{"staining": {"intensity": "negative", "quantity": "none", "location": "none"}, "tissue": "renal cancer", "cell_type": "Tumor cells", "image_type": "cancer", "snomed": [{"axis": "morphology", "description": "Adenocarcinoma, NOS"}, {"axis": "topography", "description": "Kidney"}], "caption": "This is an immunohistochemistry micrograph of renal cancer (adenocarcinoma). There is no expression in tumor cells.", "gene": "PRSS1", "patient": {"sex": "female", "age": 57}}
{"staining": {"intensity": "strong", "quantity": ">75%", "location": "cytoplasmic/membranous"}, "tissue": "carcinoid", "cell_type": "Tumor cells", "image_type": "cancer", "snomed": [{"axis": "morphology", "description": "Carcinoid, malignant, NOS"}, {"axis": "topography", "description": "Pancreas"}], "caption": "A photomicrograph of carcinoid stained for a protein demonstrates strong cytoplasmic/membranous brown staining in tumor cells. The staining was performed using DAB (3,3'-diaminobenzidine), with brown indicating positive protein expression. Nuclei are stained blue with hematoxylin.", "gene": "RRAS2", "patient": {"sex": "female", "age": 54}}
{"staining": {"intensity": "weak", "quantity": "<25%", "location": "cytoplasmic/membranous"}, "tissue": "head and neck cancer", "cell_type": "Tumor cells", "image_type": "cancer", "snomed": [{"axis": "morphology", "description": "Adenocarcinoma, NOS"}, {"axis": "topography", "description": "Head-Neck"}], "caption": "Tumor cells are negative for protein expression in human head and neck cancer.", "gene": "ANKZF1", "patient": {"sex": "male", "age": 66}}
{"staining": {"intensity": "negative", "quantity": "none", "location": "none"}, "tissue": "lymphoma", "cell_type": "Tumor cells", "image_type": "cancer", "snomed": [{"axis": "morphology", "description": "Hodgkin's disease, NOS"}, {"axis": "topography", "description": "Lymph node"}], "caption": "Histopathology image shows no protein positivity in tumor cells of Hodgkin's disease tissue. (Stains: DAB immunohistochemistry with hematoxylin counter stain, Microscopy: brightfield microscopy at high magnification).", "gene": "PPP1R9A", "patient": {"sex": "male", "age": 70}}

What you have to do => What you return must match the data above character for character.

Reply to the task =>
{"staining": {"intensity": "negative", "quantity": "none", "location": "none"}, "tissue": "renal cancer", "cell_type": "Tumor cells", "image_type": "cancer", "snomed": [{"axis": "morphology", "description": "Adenocarcinoma, NOS"}, {"axis": "topography", "description": "Kidney"}], "caption": "This is an immunohistochemistry micrograph of renal cancer (adenocarcinoma). There is no expression in tumor cells.", "gene": "PRSS1", "patient": {"sex": "female", "age": 57}}
{"staining": {"intensity": "strong", "quantity": ">75%", "location": "cytoplasmic/membranous"}, "tissue": "carcinoid", "cell_type": "Tumor cells", "image_type": "cancer", "snomed": [{"axis": "morphology", "description": "Carcinoid, malignant, NOS"}, {"axis": "topography", "description": "Pancreas"}], "caption": "A photomicrograph of carcinoid stained for a protein demonstrates strong cytoplasmic/membranous brown staining in tumor cells. The staining was performed using DAB (3,3'-diaminobenzidine), with brown indicating positive protein expression. Nuclei are stained blue with hematoxylin.", "gene": "RRAS2", "patient": {"sex": "female", "age": 54}}
{"staining": {"intensity": "weak", "quantity": "<25%", "location": "cytoplasmic/membranous"}, "tissue": "head and neck cancer", "cell_type": "Tumor cells", "image_type": "cancer", "snomed": [{"axis": "morphology", "description": "Adenocarcinoma, NOS"}, {"axis": "topography", "description": "Head-Neck"}], "caption": "Tumor cells are negative for protein expression in human head and neck cancer.", "gene": "ANKZF1", "patient": {"sex": "male", "age": 66}}
{"staining": {"intensity": "negative", "quantity": "none", "location": "none"}, "tissue": "lymphoma", "cell_type": "Tumor cells", "image_type": "cancer", "snomed": [{"axis": "morphology", "description": "Hodgkin's disease, NOS"}, {"axis": "topography", "description": "Lymph node"}], "caption": "Histopathology image shows no protein positivity in tumor cells of Hodgkin's disease tissue. (Stains: DAB immunohistochemistry with hematoxylin counter stain, Microscopy: brightfield microscopy at high magnification).", "gene": "PPP1R9A", "patient": {"sex": "male", "age": 70}}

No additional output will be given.